Lembaga tersebut dibentuk khusus oleh pemerintah pusat untuk menggandeng investasi dari dalam dan luar negeri untuk menanamkan dana dalam bentuk proyek ataupun aset. Investasi itu dikembangkan untuk mendongkrak perekonomian domestik atau pembangunan proyek strategis nasional, seperti infrastruktur dan lain sebagainya.
Pembentukan lembaga itu ditargetkan rampung pada Januari 2021. Saat ini, pemerintah sedang menjajaki kerja sama dengan pemerintahan dan investor dari negara lain untuk berinvestasi ke Indonesia melalui lembaga tersebut.
Erick Thohir mengemukakan, komitmen dari JBIC itu akan segera ditindaklanjuti di tingkat teknis. Harapannya, investasi JBIC dapat mulai masuk ke Indonesia pada triwulan I-2021.
”Peraturan pemerintah (PP) yang mengatur tentang SWF Indonesia akan selesai pada pertengahan Desember ini dan tentunya PP tersebut akan semakin mempercepat pembentukan lembaga dana abadi Indonesia,” kata Erick.
Sementara, Heri Akhmadi berpendapat, dukungan JBIC dan Pemerintah Jepang itu akan semakin memperkuat ikatan kerja sama strategis Indonesia-Jepang. Tentu saja ini akan semakin menarik sektor swasta Jepang lainnya berinvestasi di Indonesia.
Komitmen dari JBIC itu akan segera ditindaklanjuti di tingkat teknis. Harapannya, investasi JBIC dapat mulai masuk ke Indonesia pada triwulan I-2021.
Pada Kamis (3/12/2020), Luhut juga telah membujuk Pemerintah Jepang berinvestasi melalui NIA dalam pertemuannya dengan Penasihat Perdana Menteri Jepang Izumi Hiroto. Selain berinvestasi lewat NIA, Jepang juga tertarik berinvestasi dalam pembangunan wisata kesehatan (health tourism), manajemen operator pelabuhan, dan peningkatan investasi di Kawasan Industri Batang, Jawa Tengah.
Selama ini, Jepang termasuk salah satu negara yang banyak menanamkan modal di Indonesia. Berdasarkan data Badan Koordinasi Penanaman Modal (BKPM), dari periode 2015-2019, Jepang merupakan negara investor kedua terbesar di Indonesia dengan total realisasi investasi mencapai 25,2 miliar dollar AS atau atau Rp 365,4 triliun.

- _Bahan yang Disediakan_
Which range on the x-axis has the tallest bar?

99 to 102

- _Telusuri Bahan_
1. Selain berinvestasi lewat NIA, Jepang juga tertarik berinvestasi di bidang apa saja menurut teks bacaan? Sebutkan semuanya.
2. Ringkas teks bacaan dalam dua kalimat.
3. Tulis lanjutan teks bacaan tentang lembaga investasi dan minat Jepang berinvestasi di Indonesia, dimulai setelah kalimat terakhirnya.
Daftar di atas adalah bahan tersendiri yang terpisah dari teks bacaan.

- _Hasil Latihan_
1. Wisata kesehatan (health tourism), manajemen operator pelabuhan, dan peningkatan investasi di Kawasan Industri Batang, Jawa Tengah.

2. Pemerintah pusat membentuk lembaga khusus untuk menarik investasi dari dalam dan luar negeri guna mendongkrak perekonomian domestik dan proyek strategis nasional, dengan target rampung pada Januari 2021 dan PP-nya selesai pada pertengahan Desember. Komitmen dari JBIC akan segera ditindaklanjuti di tingkat teknis dan investasinya diharapkan mulai masuk pada triwulan I-2021, sementara Jepang sendiri merupakan negara investor kedua terbesar di Indonesia pada periode 2015-2019.

3.
Posisinya ada di bawah Singapura sebagai investor terbesar. Adapun selama semester I-2020, realisasi investasi Jepang sebesar 1.212,9 juta dollar AS dengan penyerapan tenaga kerja Indonesia sebanyak 33.318 orang.
Investasi asal Jepang didominasi sektor peralatan transportasi dan transportasi lainnya (28 persen); listrik, gas, dan air (22 persen); perumahan, kawasan industri dan perkantoran (10 persen); serta mesin, elektronik, peralatan kesehatan, optik (7 persen).
Investasi ramah lingkungan
Managing Direktor Dana Moneter Internasional (IMF) Kristalina Georgieva dan President The Rockefeller Foundation Rajiv J Shah dalam artikelnya, ”How Governments Can Create a Green, Job-Rich Global Recovery”, di situs IMF, 4 Desember 2020, menyatakan pentingnya investasi ramah lingkungan untuk mengatasi perubahan iklim dan sekaligus menciptakan lapangan pekerjaan.
Georgieva dan Rajiv menyebut, di tengah ancaman krisis iklim global dan pandemi Covid-19, investasi yang ramah lingkungan, berkelanjutan, dan terkoordinasi harus dikedepankan. Saat ini, dunia sedang dalam kebutuhan mendesak untuk memulai ulang ekonomi demi menciptakan sebanyak-banyaknya lapangan kerja.
”Alih-alih berinvestasi pada teknologi berbasis energi fosil, seperti industri batubara, yang akan mendorong krisis iklim, investasi sebaiknya dilakukan dengan cara yang berkesinambungan dan berkelanjutan serta mampu menyerap banyak tenaga kerja,” sebut mereka.
Investasi sebaiknya dilakukan dengan cara yang berkesinambungan dan berkelanjutan serta mampu menyerap banyak tenaga kerja.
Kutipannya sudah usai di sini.